→ **PAGE TEXT**:
*****

Saturday, 21 April 2012

So what's about this tiny overlooked little brick of a camera and why should you use it? It is of course all about the money. If you work in Hollywood, or run an extensive production concern with a multi $million turnover, or have a very successful company producing 2D and 3D product, then go hire RED 3D rigs or even at the lowest edge, buy the  Panny Z10K - it is cheap, and has pretty good macro facilities ( min focal distance is 30cm! ) but also costs £3K (but also has XLR audio) or the Sony NX 3D which also has XLR's for audio but uses the same light channels as the far cheaper TD10, as well as the same encoding.
Unless you step up to the Panny AG 3D at £12K, it's really all much of a muchness -the playing field is pretty flat at this price point, although the Z10K WILL shoot 1080 at 23.976 - very important if your final target is 3D Blu Ray - this is the only frame rate officially supported at full HD 1080 raster.

Back to the TD10. It is currently being superceeded by the newer TD20 (which has higher resolution chips, producing higher spec stills, but maybe has moire issues as a result, the TD10,is amazingly free from these problems) - and is therefore being sold off at lower and lower prices. I bought a "second" from Amazon Warehouse Deals for £650 - new and guaranteed - what a ridiculous price! 

I love the chunky weight and shape of this camera, it feels solid, is well built with an automatic "shutter" which protects the two lens' The viewfinder is big and produces excellent quality detailed images - I'm used to my EX1 and found the TD10 an ideal stable mate - the Exmoor chips in both cameras and the similarity in viewfinder quality make them ghoulishly similar.

*****

→ **DATASET CONTENT**:
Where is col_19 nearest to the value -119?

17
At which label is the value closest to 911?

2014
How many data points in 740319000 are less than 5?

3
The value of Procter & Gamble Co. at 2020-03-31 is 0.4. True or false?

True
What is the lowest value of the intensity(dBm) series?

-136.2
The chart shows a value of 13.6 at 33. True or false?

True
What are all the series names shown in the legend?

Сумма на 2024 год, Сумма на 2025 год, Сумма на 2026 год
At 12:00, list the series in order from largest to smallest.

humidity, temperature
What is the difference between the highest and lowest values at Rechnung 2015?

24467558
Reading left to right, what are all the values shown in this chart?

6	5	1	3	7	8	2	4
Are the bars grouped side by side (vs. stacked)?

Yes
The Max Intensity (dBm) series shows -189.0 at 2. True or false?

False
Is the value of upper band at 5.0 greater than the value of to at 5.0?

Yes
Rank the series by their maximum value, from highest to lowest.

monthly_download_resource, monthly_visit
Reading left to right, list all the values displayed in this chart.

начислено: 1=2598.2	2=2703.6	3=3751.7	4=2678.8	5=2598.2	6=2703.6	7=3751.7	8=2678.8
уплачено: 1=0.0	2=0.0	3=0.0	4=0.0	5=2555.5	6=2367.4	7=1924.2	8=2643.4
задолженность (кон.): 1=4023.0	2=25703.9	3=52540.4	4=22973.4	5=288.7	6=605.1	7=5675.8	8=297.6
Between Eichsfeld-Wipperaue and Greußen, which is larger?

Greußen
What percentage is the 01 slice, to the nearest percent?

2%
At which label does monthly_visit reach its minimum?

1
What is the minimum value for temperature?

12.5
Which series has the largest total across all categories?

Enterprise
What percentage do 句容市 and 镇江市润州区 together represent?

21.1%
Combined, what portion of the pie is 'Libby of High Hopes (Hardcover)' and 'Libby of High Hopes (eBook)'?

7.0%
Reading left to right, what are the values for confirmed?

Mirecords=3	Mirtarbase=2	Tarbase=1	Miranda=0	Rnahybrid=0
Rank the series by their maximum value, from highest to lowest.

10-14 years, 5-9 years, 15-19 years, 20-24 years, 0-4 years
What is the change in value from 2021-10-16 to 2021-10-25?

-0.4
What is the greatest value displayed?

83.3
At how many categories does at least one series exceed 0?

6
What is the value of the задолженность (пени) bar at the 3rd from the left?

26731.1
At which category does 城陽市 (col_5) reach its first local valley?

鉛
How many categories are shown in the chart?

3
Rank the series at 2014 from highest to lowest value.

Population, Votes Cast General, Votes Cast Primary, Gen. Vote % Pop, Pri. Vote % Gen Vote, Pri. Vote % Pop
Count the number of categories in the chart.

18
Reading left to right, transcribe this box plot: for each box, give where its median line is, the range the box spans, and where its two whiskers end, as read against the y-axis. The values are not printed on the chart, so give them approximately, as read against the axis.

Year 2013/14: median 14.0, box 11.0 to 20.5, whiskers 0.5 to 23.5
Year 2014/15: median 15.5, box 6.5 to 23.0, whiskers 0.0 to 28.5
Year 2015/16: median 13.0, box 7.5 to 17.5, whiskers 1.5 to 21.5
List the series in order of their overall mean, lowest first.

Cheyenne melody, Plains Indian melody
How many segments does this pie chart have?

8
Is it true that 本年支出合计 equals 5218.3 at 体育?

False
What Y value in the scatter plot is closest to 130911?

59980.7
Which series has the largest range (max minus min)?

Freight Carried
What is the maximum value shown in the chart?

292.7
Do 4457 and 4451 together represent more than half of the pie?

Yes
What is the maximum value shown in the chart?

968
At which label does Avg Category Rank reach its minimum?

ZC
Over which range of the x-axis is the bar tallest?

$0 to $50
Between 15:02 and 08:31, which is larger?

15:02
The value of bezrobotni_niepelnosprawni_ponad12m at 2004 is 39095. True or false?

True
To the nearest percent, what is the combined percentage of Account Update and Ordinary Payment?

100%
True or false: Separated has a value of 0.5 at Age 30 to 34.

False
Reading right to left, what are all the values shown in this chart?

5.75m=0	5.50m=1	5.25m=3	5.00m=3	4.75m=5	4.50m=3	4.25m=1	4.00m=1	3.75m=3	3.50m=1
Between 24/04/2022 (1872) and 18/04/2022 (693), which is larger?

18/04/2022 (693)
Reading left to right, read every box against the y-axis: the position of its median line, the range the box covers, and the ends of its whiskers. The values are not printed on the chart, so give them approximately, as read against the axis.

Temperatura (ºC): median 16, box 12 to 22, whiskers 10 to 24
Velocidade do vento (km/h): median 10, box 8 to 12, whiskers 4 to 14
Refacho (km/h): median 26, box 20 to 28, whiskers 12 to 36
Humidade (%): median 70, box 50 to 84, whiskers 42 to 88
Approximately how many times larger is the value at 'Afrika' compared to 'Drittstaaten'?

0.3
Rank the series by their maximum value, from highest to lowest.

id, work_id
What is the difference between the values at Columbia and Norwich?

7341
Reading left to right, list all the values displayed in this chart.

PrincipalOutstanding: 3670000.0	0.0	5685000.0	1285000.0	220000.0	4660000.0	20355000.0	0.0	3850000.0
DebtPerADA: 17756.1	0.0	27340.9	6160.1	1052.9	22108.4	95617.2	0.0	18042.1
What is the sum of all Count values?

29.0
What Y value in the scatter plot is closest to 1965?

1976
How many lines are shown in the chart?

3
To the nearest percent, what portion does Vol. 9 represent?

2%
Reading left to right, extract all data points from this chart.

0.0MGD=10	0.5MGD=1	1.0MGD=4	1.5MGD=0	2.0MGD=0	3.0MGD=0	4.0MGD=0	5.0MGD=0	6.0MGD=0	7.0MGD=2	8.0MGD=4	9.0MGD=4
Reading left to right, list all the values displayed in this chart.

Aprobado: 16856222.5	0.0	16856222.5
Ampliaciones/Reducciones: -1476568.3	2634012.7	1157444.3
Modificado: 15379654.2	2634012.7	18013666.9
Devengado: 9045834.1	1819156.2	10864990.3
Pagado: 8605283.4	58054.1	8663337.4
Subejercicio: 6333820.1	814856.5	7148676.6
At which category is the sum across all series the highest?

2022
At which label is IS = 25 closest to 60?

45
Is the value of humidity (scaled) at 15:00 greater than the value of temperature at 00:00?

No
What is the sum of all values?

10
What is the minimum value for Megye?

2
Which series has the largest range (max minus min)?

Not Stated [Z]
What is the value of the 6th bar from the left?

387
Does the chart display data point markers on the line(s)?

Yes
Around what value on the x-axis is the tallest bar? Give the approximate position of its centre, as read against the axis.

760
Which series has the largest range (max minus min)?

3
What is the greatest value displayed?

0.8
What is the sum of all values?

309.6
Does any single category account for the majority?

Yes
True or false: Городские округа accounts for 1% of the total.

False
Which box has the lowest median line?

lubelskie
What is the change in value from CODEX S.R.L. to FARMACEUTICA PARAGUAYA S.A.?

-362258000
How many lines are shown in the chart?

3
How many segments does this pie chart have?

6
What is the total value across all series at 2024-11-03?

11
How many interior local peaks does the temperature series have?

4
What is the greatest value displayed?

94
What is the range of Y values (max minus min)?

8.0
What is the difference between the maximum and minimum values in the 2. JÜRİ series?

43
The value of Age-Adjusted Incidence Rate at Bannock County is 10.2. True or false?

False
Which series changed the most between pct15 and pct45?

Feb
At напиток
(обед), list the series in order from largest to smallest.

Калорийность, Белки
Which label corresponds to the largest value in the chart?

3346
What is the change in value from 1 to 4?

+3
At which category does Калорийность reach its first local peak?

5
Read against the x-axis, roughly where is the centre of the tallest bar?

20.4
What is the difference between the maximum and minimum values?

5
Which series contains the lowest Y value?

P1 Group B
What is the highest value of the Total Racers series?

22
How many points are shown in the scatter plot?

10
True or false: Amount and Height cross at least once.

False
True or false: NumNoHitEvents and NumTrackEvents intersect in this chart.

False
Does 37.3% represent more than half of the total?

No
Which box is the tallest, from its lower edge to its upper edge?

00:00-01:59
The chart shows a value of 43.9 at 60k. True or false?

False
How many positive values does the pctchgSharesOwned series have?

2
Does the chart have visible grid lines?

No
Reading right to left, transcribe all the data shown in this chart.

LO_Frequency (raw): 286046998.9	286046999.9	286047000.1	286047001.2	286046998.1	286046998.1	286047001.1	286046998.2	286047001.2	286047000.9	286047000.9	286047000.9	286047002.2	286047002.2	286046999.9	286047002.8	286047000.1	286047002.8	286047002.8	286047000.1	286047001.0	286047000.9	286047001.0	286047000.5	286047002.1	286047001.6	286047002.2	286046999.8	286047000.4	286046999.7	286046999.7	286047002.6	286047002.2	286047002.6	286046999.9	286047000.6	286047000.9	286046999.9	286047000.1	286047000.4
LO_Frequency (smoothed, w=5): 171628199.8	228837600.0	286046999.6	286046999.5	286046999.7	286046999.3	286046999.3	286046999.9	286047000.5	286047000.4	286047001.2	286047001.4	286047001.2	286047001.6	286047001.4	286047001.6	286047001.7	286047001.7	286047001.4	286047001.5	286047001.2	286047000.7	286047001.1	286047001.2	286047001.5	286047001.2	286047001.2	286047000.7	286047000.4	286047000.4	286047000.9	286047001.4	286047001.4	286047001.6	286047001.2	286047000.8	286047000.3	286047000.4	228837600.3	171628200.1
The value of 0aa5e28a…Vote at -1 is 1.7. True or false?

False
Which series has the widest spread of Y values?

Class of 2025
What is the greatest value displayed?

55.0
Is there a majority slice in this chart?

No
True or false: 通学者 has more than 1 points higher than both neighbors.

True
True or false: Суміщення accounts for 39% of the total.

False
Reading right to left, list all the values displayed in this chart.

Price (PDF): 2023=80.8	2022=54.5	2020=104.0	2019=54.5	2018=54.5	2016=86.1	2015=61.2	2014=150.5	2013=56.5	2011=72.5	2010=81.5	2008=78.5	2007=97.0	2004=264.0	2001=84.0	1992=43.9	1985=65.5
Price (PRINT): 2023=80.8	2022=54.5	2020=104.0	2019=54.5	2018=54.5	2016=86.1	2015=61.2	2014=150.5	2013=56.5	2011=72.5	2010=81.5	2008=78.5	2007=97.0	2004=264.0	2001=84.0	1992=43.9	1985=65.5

*****

→ **PARTS OF THE EXERCISE**:
1. In the blog post about the TD10 3D camera, how much did the writer pay for one from Amazon Warehouse Deals?
2. Carry on the blog post about the TD10 3D camera from its last sentence.

→ **ANSWERS BY ITEM**:
1. £650

2.
Invest in a couple of FV100 batteries, they will drive the camera for more than 3 hours in 3D and about 7 hours in 2D - this coupled with the internal 64GB of flash and an SDHC card of 32GB results in 7 hours 45 minutes of recording, without changing anything - this is bonkers - I shoot a lot of "Live" music, not having to worry about batteries and media takes out much of the stress.

So what do the pictures look like? Like I said, I shoot with EX cameras, and other broadcast equipment - Digi Betacam - XDCam and all that, so with 30 years experience as a shooter, editor and compositor, I'm not too easily impressed.

AVCHD - I'm not really a fan, the pulsing changes on slow moving images and still shots, related to I frames is really awful. OK, so you pay for what you get, great battery life, endless recording time = huge compression, this is the downside even at 28mbs, however, using the NEAT plugin for noise reduction removes most of the artifacts - pretty slow on a well appointed machine though.

Fortunately the TD10 has a clean HDMI output, 3D frame packed, so it IS possible to record directly through a capture card to your laptop for quality - at a price - at least avoiding the AVCHD encoding - for example the Black Magic Extreme Ultra Studio 3D (you need a Mac as there are almost no PC systems available with "Thunderbolt" except a single MSI board the Z77A-GD80 with Thunderbolt connectivity - supposed to show up in April this year)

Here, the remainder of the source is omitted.